The row space might not always have as many dimensions as the number of rows in the matrix. For instance, consider the matrix:

$\left[\begin{array}{ccc}1& 1& 0\\ 2& 2& 0\\ 0& 0& 1\end{array}\right]$

With this matrix, we can immediately tell that the second row has a linear dependence on the first (it is just a scalar multiple of it). Indeed, it row-reduces to:

$\left[\begin{array}{ccc}1& 1& 0\\ 0& 0& 0\\ 0& 0& 1\end{array}\right]$

So in reality, the dimension of the row-space of this matrix is is just 2. It makes more sense if you visualize the basis vectors

The only part of space reachable by linear combinations of all three of those vectors is a plane.

If we had a matrix with three linearly dependent rows:

$\left[\begin{array}{ccc}1& 1& 0\\ 2& 2& 0\\ 3& 3& 0\end{array}\right]$

Then the only thing reachable is a line, specifically the $x=-y$ line.

Sometimes you can get a linear dependence between the rows that is not as obvious as just one row being a scalar multiple of the other. For instance the following system has a dimension of 2. Look carefully at the diagram and you will see that there is not really a single point of intersection for all three planes. Instead, they all seem to intersect with each other along a line.

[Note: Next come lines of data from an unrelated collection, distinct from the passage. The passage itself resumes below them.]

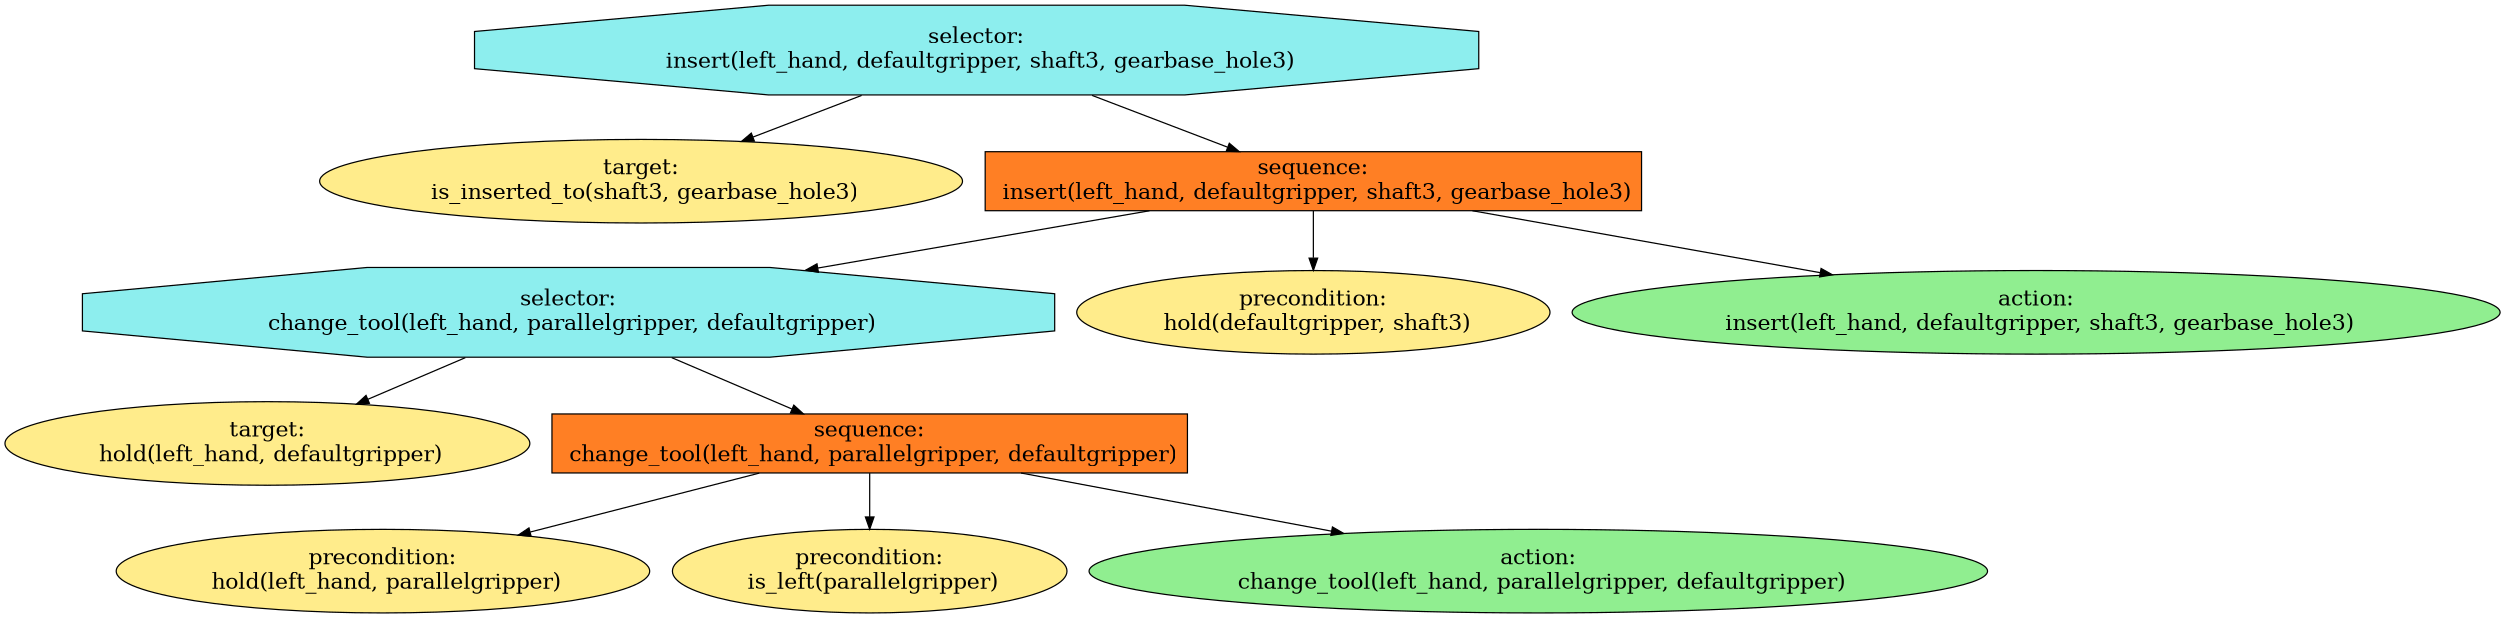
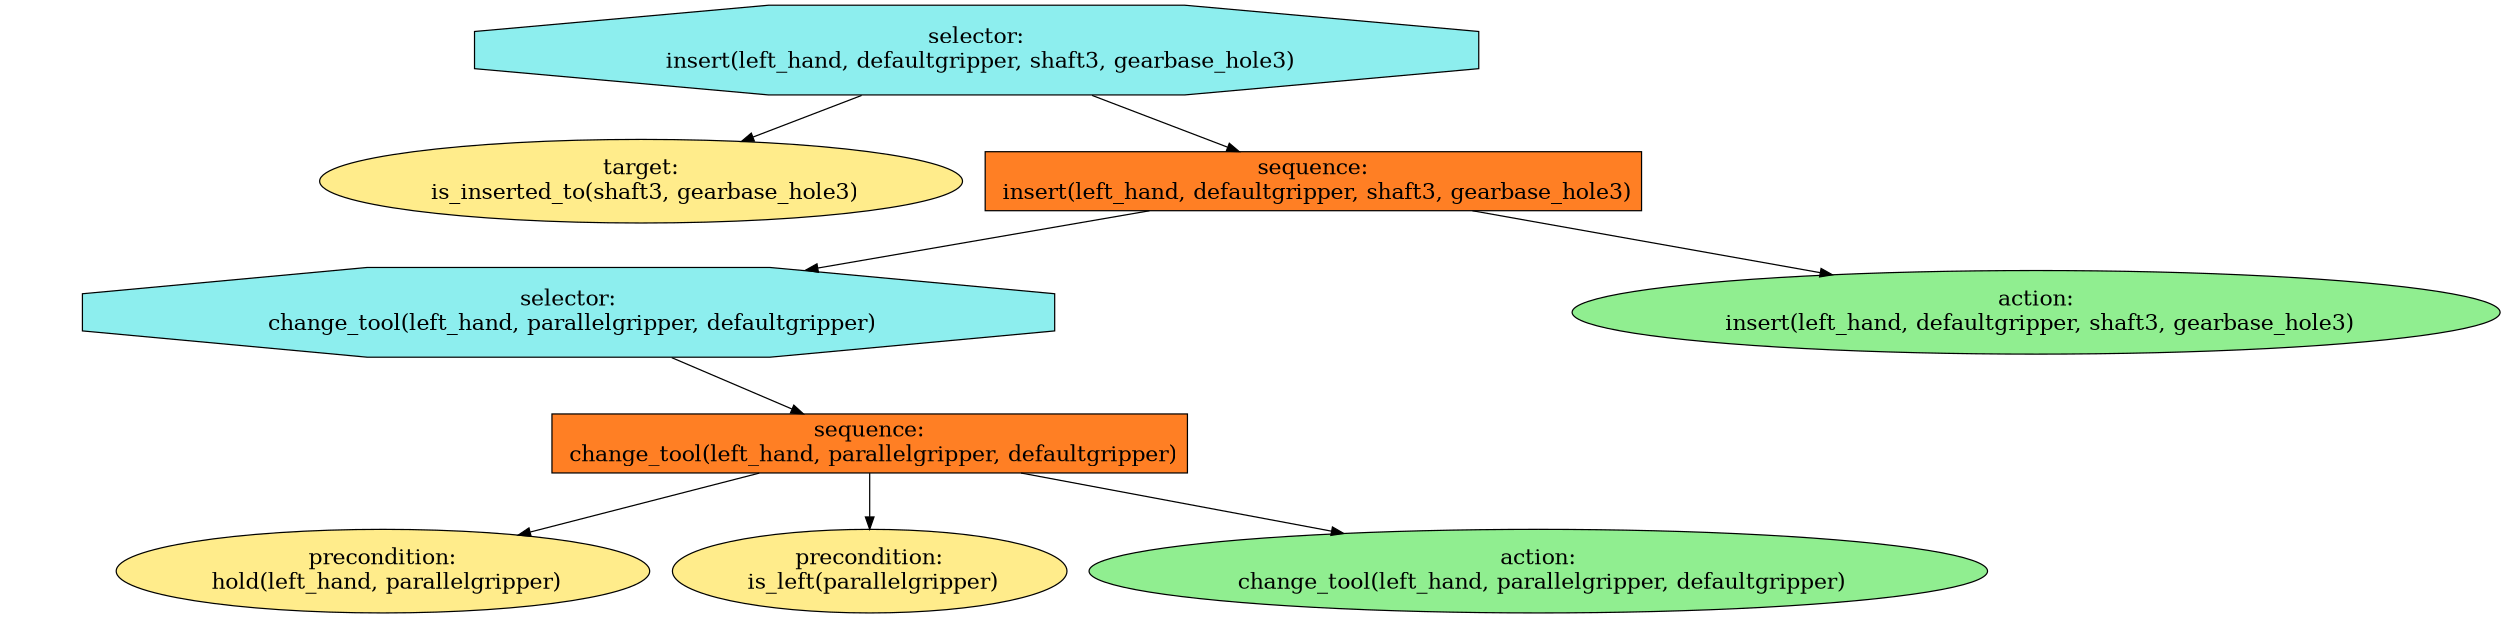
  digraph {
    fontname="times-roman"
    ordering=out
    node [fillcolor=lightgoldenrod1 fontcolor=black fontname="times-roman" fontsize=18 shape=ellipse style=filled]
    edge [fontname="times-roman"]
    n1 [fillcolor=darkslategray2 label="selector:\n insert(left_hand, defaultgripper, shaft3, gearbase_hole3)" shape=octagon]
    n2 [label="target:\n is_inserted_to(shaft3, gearbase_hole3)"]
    n3 [fillcolor=chocolate1 label="sequence:\n insert(left_hand, defaultgripper, shaft3, gearbase_hole3)" shape=box]
    n4 [fillcolor=darkslategray2 label="selector:\n change_tool(left_hand, parallelgripper, defaultgripper)" shape=octagon]
-   n5 [label="precondition:\n hold(defaultgripper, shaft3)"]
    n6 [fillcolor=lightgreen label="action:\n insert(left_hand, defaultgripper, shaft3, gearbase_hole3)"]
-   n7 [label="target:\n hold(left_hand, defaultgripper)"]
    n8 [fillcolor=chocolate1 label="sequence:\n change_tool(left_hand, parallelgripper, defaultgripper)" shape=box]
    n9 [label="precondition:\n hold(left_hand, parallelgripper)"]
    n10 [label="precondition:\n is_left(parallelgripper)"]
    n11 [fillcolor=lightgreen label="action:\n change_tool(left_hand, parallelgripper, defaultgripper)"]
    n1 -> n2
    n1 -> n3
    n3 -> n4
-   n3 -> n5
    n3 -> n6
-   n4 -> n7
    n4 -> n8
    n8 -> n9
    n8 -> n10
    n8 -> n11
  }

$\left[\begin{array}{ccc}1& 2& 3\\ 2& 2& 2\\ -1& 0& 1\end{array}\right]$

See what happens when we row-reduce it. First, add the first row to the third:

$\left[\begin{array}{ccc}1& 2& 3\\ 2& 2& 2\\ 0& 2& 4\end{array}\right]$

Now subtract half the third row from the second:

$\left[\begin{array}{ccc}1& 2& 3\\ 2& 1& 0\\ 0& 2& 4\end{array}\right]$

Then, multiply the first row by 4 and subtract 3 times the last row from it

$\left[\begin{array}{ccc}4& 2& 0\\ 2& 1& 0\\ 0& 2& 4\end{array}\right]$

Finally, notice that the first row is twice the second. Subtract twice the second row from it.

$\left[\begin{array}{ccc}0& 0& 0\\ 2& 1& 0\\ 0& 2& 4\end{array}\right]$

The final two rows are linearly independent of each other. We can represent them as basis vectors to show the basis of the row space.

Which, you will notice, forms a plane, indicating that our mapping space is two dimensional.